I'm not an expert in openings, but what do you think of the following variation? I came along that in one of my games.

Evasan

hmm looks very promising. dunno :P think black has compromised a bit. f5 doesnt look too strong, think Nf6 is better

Polar_Bear

Two points:

a) White missed 5. c4. That is the reason, why black usually plays 4. - Nf6.

b) The final position is unclear. White can play 9. f3 preventing black e5-e4 and then 0-0, Re1 with pawn up and counterplay.
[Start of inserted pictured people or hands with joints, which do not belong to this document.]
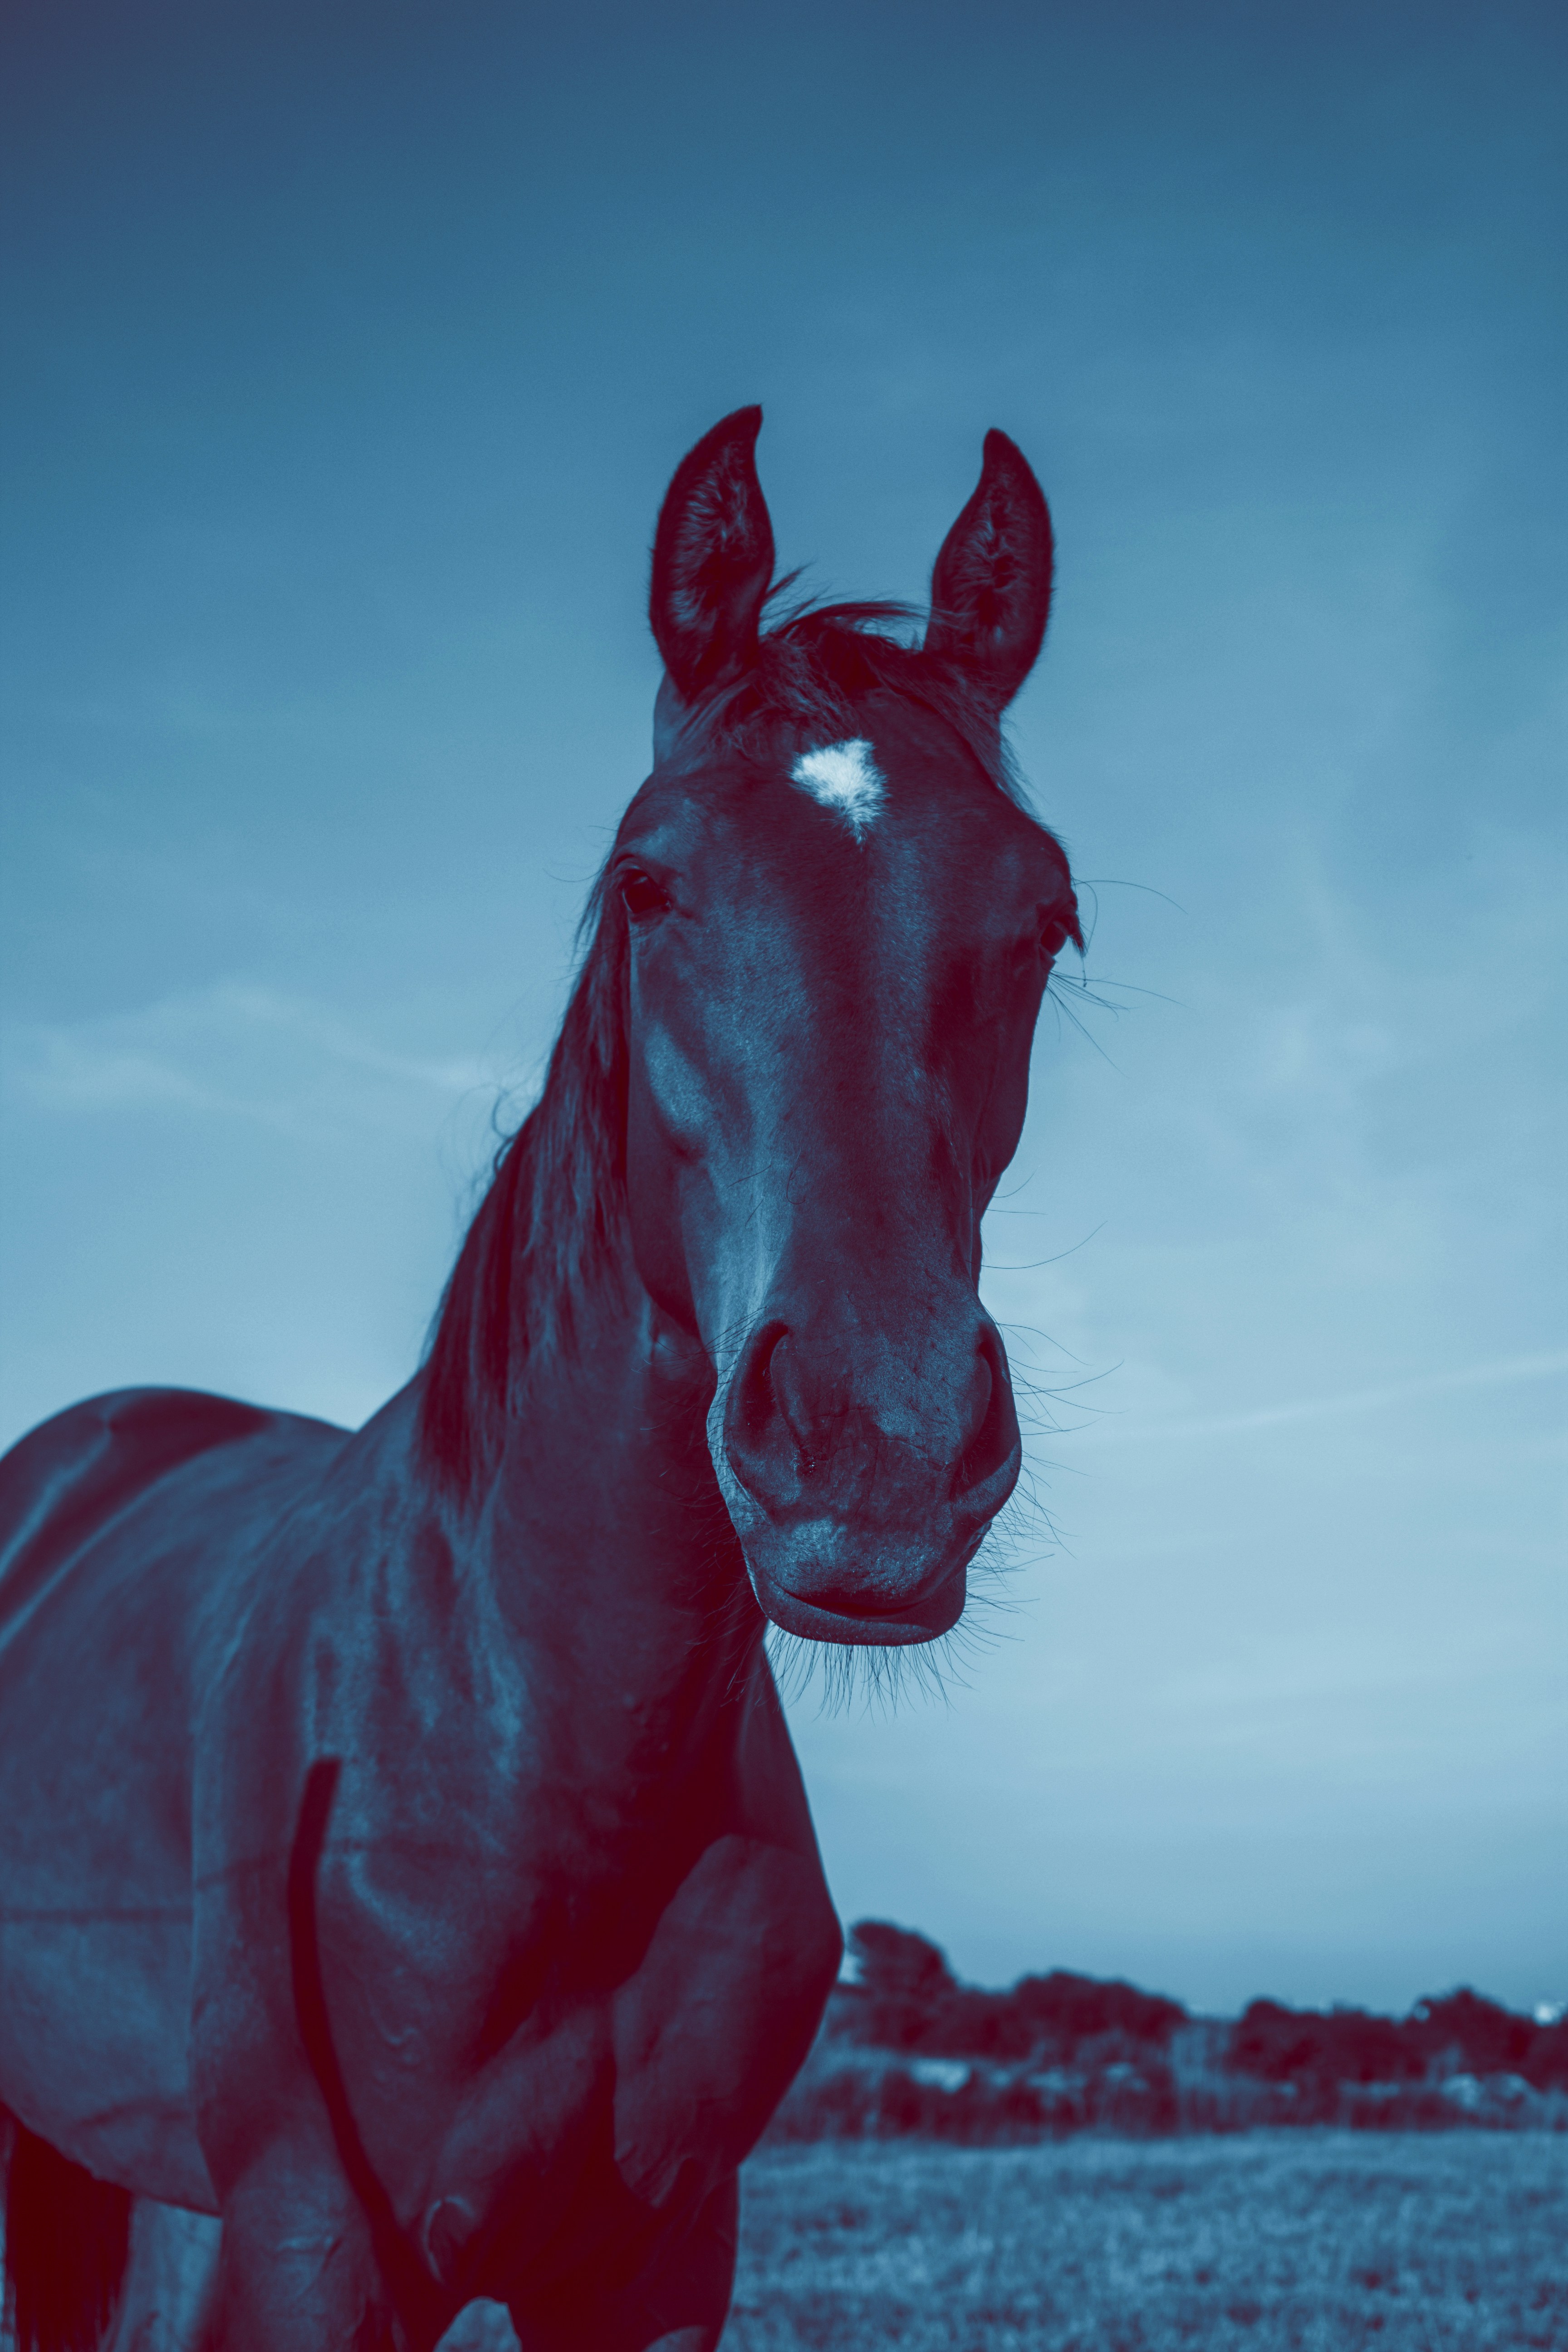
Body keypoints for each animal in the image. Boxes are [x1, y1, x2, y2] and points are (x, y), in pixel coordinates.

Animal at [0, 406, 1081, 2351]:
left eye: (1045, 916)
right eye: (648, 881)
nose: (873, 1452)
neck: (518, 1758)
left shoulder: (654, 2261)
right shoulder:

Black's Qb6 is met with Qe2 and Be3 (d4 -> Bf2 and black pawn is still pinned to queen).

ghostofmaroczy

I have been seeing this more and more recently.  I refer to it as an "improved Kalashnikov" because white cannot profit from Nd4-b5.

Scarblac

The key move is 5.c4. White usually has a lot of trouble trying to engineer this move against 2...d6 Sicilians; e.g.

- 1.e4 c5 2.Nf3 d6 3.Bb5+ Bd7 4.Bxd7 Qxd7 5.c4 and white had to trade bishops first, which is in black's favour.

- 1.e4 c5 2.Nf3 d6 3.d4 cxd4 4.Qxd4 Nc6 5.Bb5 Bd7 6.Bxc6 Bxc6 7.c4 and white had to give up the bishop pair.

- 1.e4 c5 2.Nf3 d6 3.d4 cxd4 4.Nxd4 Nf6 5.f3!? and white can often achieve c4, but black has faster development (and can try for a quick ...e5 and ...d5 to prevent c4).

In your line, white simply gets it for free, no questions asked.

CarlMI

Neither of the seventh moves makes much sense to me.  A Bishop is not a pawn and why play f5 simply to allow exf5 at White's choosing.